Speakers at the conference included the U.S. Dept. of Agriculture’s Senior Advisor on Competitive Markets to Secretary Tom Vilsack, Andy Green, who spoke about upcoming regulations at USDA and seed industry and patenting concerns with living organisms; former U.S. House Agriculture Committee Chairman Mike Conaway, R-Tex., who discussed the EATS Act; Chip Perrin of the Coastal Plains Meat Company; Dave Carter USDA; Todd Vowell of Vowell’s Markets; Lamar Steiger Consultant; and Todd Clemons of Okeechobee Livestock who presented on the developing Southeastern independent beef Supply chain.
Beau Sheets, Dave Wright, Taylor Haynes, and Mike Schultz speak at the OCM conference
Other business included the movement to launch small processing plants to compete with the big four packers in the Southeastern U.S. brought up by founder Fred Stokes from Meridian, Miss.; various membership fees and categories within the organization; OCM’s September Fly-In to Washington, D.C.; the establishment of OCM’s 501 (c)(4) affiliate Competitive Markets Action; and the breakdown and details about funding OCM has raised to help prevent the inclusion of EATS in the upcoming Farm Bill. A motion was made by member Connie Buttram from Albertville, Ala., to have board Secretary Marty Irby oversee public correspondence to OCM’s email membership list, social media, and public-facing communication under the oversight of the Executive Committee.
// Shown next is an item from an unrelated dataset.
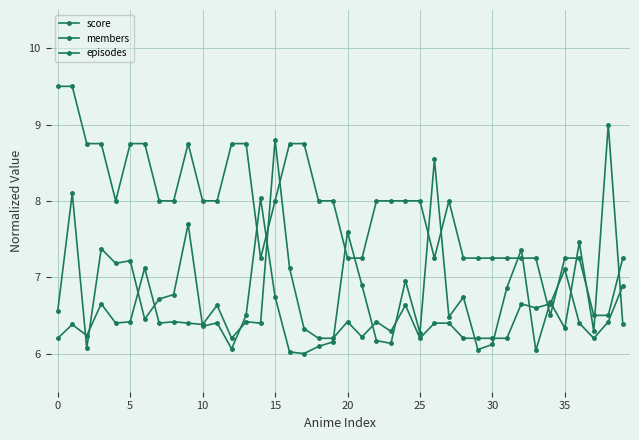

How many values in the members series exceed 6?

39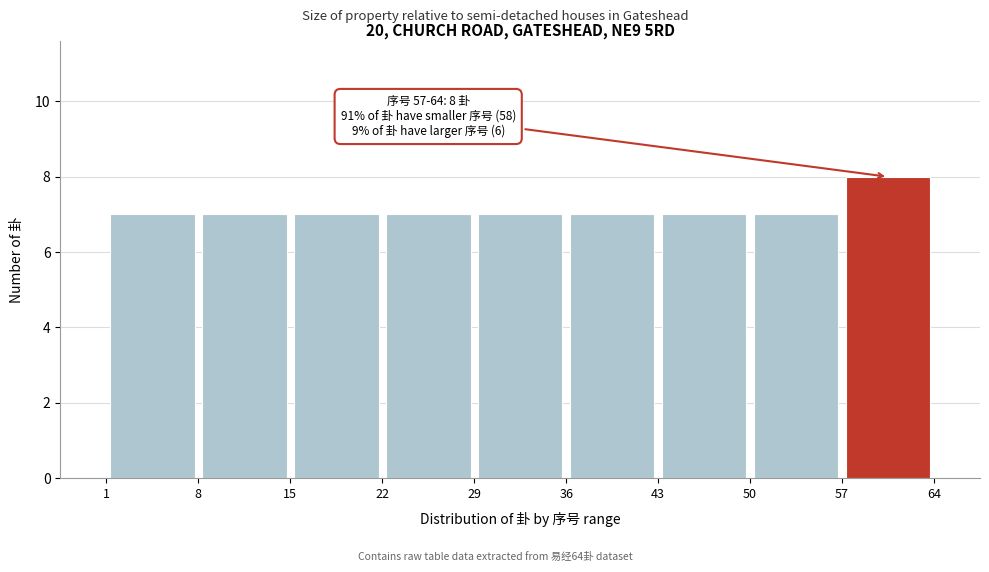

Which range on the x-axis has the tallest bar?

57 to 64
Vice-President Mike Schultz also addressed the international discussion focused on CO2 emissions in American agriculture and the slanted messaging he’s seen from that movement. OCM Board Director and former Cattlemen’s Beef Board Member Dave Wright from Neligh, Nebraska, brought up the issue of continued scandals within the USDA’s Commodity Checkoff Programs and OCM’s work to pass the OFF Act.
President Taylor Haynes speaks during the annual officers election at the OCM conference
In June, OCM launched a campaign against the EATS Act that centers the opposition of family poultry, pork, and dairy farms as well as independent cattle ranchers. Specifically, it highlights their concern that Chinese interests are not solely focused on land rights; they are aggressively acquiring entire agricultural companies, posing a significant threat to our farming sovereignty. The organization, along with other groups, continue to work to achieve checkoff reform so family farmers can stay afloat, and has been a leader on the OFF Act since it was first introduced as a previous iteration in 2016. The latest developments and scandals uncovered within the USDA checkoffs presented to Congress and the Biden Administration can be found here.
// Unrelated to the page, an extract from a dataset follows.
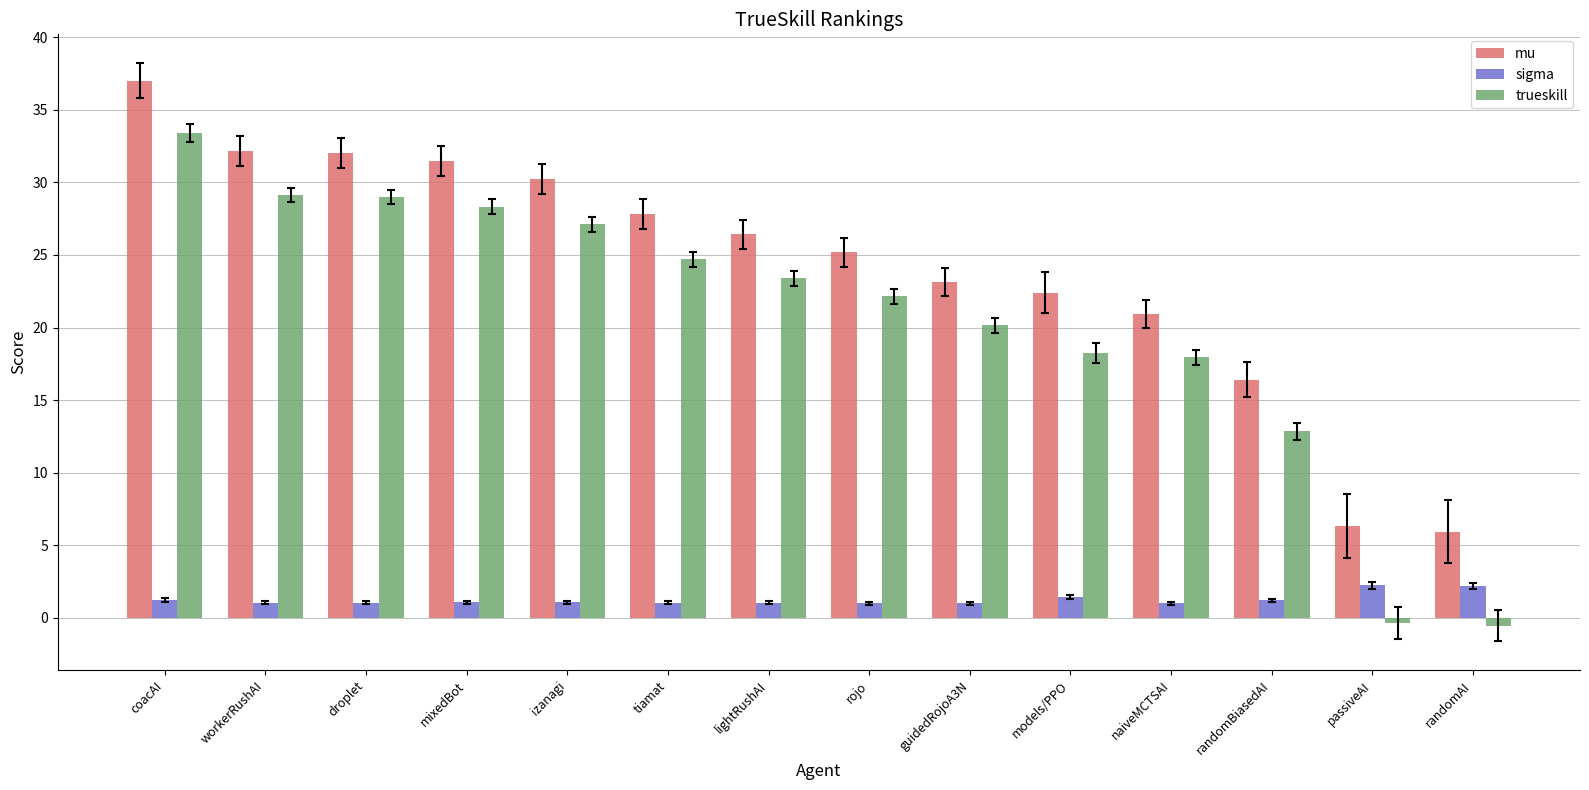

Are the bars horizontal?

No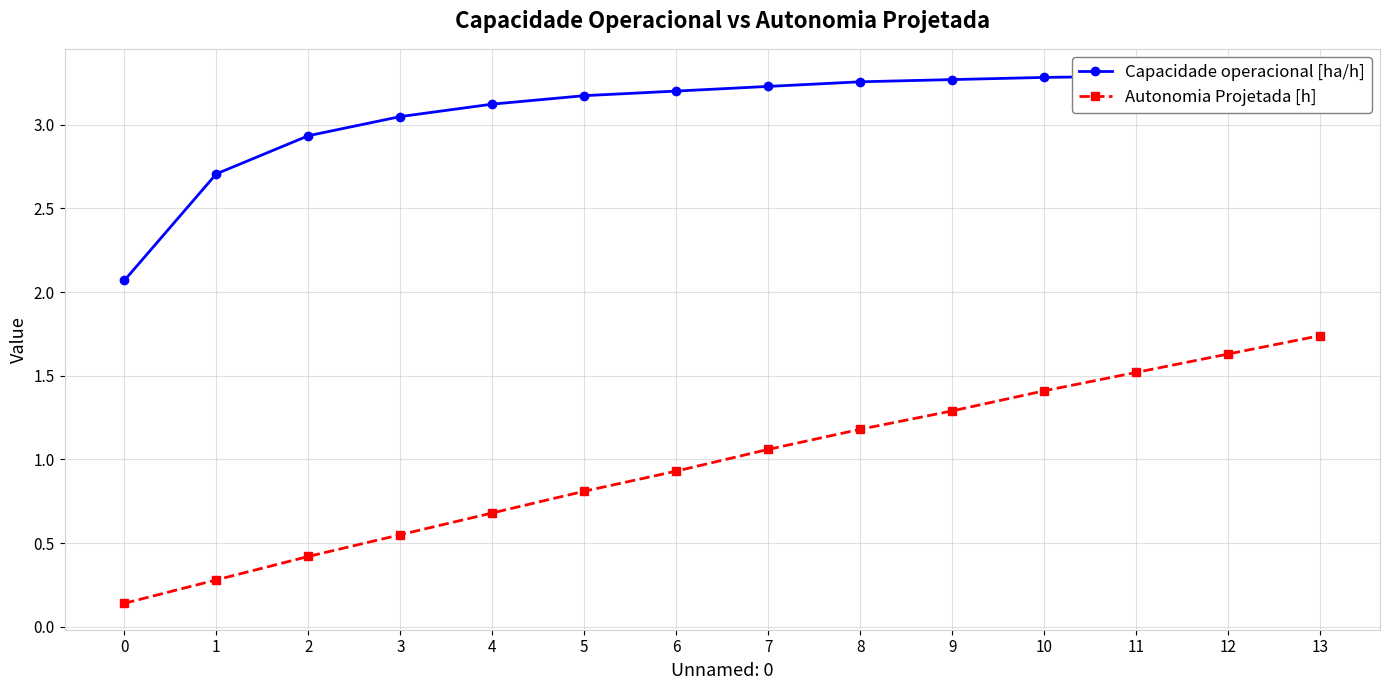

Count the number of categories in the chart.

14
The Organization for Competitive Markets (OCM) is a 501(c)(3) non-profit based in Lincoln, Nebraska. The foundation of the Organization for Competitive Markets is to fight for competitive markets in agriculture for farmers, ranchers and rural communities. True competition reduces the need for economic regulation. Our mission, and our duty, is to define and advocate the proper role of government in the agricultural economy as a regulator and enforcer of rules necessary for markets that are fair, honest, accessible and competitive for all citizens.
Competitive Markets Action (CMA) is a 501(c)(4) non-profit based in Washington, D.C., that was formed with the mission of shaping policy to promote more regenerative and sustainable agriculture, and competitive markets in the U.S., and to defend against attacks on states’ rights by the federal government. CMA works to raise awareness of the harm caused by multinational conglomerates to the American family farmer, the consumer and our U.S. economy as a whole in an effort to bring about legislative and regulatory reforms.